Within chest CT report generation more broadly, RadAgent also sits alongside non-agentic or partially agentic alternatives. AdaRAG-CT argues that 3D CT report generation is bottlenecked by low-dimensional visual embeddings and reports Clinical F1 improving from 0.420 for CT-Agent to 0.480 through adaptive retrieval-augmented generation rather than RL-trained tool orchestration (Liang et al., 16 Mar 2026). This suggests a parallel line of development in which improved retrieval and generation control compensate for visual representation limits, whereas RadAgent emphasizes sequential tool-mediated verification.

Its limitations are substantial and explicitly acknowledged. The system is computationally heavy, requiring a multi-GPU setup with one node for the trained agent and another for distributed tools. The learned policy is optimized for the specific toolbox used during training, so major tool changes may require rerunning the RL pipeline. Faithfulness at 37.0% still leaves substantial room for improvement. The evaluation is confined to chest CT and does not demonstrate extension to other organs, contrast-enhanced CT, MRI, or other modalities. There is no prospective clinical deployment study, and the paper discusses human-in-the-loop opportunities and possible distillation into a fixed workflow rather than reporting operational clinical use (Roschewitz et al., 16 Apr 2026).

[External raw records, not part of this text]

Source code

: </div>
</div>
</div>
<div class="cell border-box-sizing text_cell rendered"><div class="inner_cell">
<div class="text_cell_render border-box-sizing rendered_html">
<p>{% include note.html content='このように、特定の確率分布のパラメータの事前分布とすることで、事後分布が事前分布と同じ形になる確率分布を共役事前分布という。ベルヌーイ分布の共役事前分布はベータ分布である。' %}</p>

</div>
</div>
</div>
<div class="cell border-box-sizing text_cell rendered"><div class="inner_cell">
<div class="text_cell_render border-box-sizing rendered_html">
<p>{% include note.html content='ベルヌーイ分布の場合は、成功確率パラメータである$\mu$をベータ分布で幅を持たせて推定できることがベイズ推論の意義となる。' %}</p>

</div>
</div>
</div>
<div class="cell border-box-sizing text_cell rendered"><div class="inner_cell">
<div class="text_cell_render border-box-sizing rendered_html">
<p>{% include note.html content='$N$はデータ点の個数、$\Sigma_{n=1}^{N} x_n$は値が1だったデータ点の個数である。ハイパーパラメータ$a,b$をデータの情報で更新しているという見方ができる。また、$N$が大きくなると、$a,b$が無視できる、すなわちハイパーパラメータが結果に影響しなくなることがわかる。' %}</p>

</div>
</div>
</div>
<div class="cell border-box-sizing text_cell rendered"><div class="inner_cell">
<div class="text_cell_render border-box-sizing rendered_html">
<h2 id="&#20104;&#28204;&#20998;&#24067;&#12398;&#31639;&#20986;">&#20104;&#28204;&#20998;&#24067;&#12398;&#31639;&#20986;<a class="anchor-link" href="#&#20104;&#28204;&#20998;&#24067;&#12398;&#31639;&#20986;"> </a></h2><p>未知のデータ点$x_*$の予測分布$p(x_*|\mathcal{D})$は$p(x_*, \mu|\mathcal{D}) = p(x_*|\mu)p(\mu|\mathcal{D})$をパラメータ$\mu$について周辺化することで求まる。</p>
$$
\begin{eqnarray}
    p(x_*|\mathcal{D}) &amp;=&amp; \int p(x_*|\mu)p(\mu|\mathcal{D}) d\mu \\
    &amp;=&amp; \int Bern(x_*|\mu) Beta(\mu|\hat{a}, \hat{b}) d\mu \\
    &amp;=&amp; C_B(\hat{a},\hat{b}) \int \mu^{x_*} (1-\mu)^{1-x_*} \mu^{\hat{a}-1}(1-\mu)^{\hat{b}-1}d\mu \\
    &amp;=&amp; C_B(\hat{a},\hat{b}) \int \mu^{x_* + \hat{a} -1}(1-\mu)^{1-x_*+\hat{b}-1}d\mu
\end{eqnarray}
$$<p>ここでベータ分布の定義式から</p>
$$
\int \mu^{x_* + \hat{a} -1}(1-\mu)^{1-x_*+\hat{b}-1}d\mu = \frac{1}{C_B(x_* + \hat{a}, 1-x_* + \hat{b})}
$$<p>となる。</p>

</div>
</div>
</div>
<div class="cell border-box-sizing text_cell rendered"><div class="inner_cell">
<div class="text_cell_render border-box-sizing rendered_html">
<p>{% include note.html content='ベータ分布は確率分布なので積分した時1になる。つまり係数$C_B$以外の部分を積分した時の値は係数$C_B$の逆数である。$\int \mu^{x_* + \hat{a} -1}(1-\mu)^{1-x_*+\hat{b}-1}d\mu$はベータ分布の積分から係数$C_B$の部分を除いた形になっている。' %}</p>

A broader implication is that RadAgent should be read as a chest-CT-specific prototype of transparent, tool-mediated radiology AI rather than as a complete radiology copilot. Later benchmarking work such as ABRA, which evaluates agents inside an OHIF/Orthanc environment, reinforces the importance of distinguishing tool orchestration from raw perception and localizes a major bottleneck to perception rather than viewer control (Maksudov et al., 11 May 2026). That diagnosis is consistent with RadAgent’s own design emphasis on specialized perception tools, explicit verification, and clinician-inspectable intermediate state.